## STATED EXERCISE
Reproduce, with no changes, the stretch of the listing below from the line containing "order: Poales" through the line containing "scientific name: Euphorbia prostrata", both included.

## INPUT DATA
(begin)

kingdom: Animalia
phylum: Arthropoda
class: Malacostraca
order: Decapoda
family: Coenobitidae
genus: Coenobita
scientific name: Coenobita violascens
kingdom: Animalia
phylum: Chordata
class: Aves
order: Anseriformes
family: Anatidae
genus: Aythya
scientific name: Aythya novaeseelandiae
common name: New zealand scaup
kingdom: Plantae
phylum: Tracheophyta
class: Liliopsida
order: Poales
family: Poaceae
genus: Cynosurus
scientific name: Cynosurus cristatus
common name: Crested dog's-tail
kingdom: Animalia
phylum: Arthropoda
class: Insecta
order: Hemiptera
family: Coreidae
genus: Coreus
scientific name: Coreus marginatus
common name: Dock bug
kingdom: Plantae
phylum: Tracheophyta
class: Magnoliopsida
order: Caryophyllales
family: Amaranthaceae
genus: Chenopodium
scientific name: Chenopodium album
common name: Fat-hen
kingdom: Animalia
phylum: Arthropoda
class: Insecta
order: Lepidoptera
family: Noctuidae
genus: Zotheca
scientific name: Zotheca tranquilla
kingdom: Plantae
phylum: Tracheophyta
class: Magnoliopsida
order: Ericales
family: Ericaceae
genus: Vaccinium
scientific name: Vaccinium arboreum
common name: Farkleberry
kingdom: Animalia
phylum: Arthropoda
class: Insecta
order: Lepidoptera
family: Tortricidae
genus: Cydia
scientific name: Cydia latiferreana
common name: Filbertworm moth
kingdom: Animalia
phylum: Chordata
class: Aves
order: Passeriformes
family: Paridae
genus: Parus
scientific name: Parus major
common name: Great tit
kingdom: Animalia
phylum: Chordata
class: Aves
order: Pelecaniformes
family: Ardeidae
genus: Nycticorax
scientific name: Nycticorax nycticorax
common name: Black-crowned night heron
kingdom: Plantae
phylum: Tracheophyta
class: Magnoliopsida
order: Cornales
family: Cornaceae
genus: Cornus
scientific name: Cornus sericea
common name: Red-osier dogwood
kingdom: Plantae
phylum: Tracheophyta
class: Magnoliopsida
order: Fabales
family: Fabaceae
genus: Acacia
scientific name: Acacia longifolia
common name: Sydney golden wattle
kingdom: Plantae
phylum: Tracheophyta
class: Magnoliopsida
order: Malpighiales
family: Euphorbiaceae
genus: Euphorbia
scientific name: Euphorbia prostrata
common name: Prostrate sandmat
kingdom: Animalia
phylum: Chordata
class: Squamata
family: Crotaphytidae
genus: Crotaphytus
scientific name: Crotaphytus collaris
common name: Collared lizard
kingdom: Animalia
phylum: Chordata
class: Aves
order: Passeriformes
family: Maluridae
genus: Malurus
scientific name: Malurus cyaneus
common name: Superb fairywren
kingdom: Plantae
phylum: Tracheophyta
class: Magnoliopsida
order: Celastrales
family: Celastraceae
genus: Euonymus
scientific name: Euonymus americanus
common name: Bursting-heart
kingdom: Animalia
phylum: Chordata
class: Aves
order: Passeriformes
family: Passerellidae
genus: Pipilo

(end)

## SOLUTION FOR THIS PROBLEM
order: Poales
family: Poaceae
genus: Cynosurus
scientific name: Cynosurus cristatus
common name: Crested dog's-tail
kingdom: Animalia
phylum: Arthropoda
class: Insecta
order: Hemiptera
family: Coreidae
genus: Coreus
scientific name: Coreus marginatus
common name: Dock bug
kingdom: Plantae
phylum: Tracheophyta
class: Magnoliopsida
order: Caryophyllales
family: Amaranthaceae
genus: Chenopodium
scientific name: Chenopodium album
common name: Fat-hen
kingdom: Animalia
phylum: Arthropoda
class: Insecta
order: Lepidoptera
family: Noctuidae
genus: Zotheca
scientific name: Zotheca tranquilla
kingdom: Plantae
phylum: Tracheophyta
class: Magnoliopsida
order: Ericales
family: Ericaceae
genus: Vaccinium
scientific name: Vaccinium arboreum
common name: Farkleberry
kingdom: Animalia
phylum: Arthropoda
class: Insecta
order: Lepidoptera
family: Tortricidae
genus: Cydia
scientific name: Cydia latiferreana
common name: Filbertworm moth
kingdom: Animalia
phylum: Chordata
class: Aves
order: Passeriformes
family: Paridae
genus: Parus
scientific name: Parus major
common name: Great tit
kingdom: Animalia
phylum: Chordata
class: Aves
order: Pelecaniformes
family: Ardeidae
genus: Nycticorax
scientific name: Nycticorax nycticorax
common name: Black-crowned night heron
kingdom: Plantae
phylum: Tracheophyta
class: Magnoliopsida
order: Cornales
family: Cornaceae
genus: Cornus
scientific name: Cornus sericea
common name: Red-osier dogwood
kingdom: Plantae
phylum: Tracheophyta
class: Magnoliopsida
order: Fabales
family: Fabaceae
genus: Acacia
scientific name: Acacia longifolia
common name: Sydney golden wattle
kingdom: Plantae
phylum: Tracheophyta
class: Magnoliopsida
order: Malpighiales
family: Euphorbiaceae
genus: Euphorbia
scientific name: Euphorbia prostrata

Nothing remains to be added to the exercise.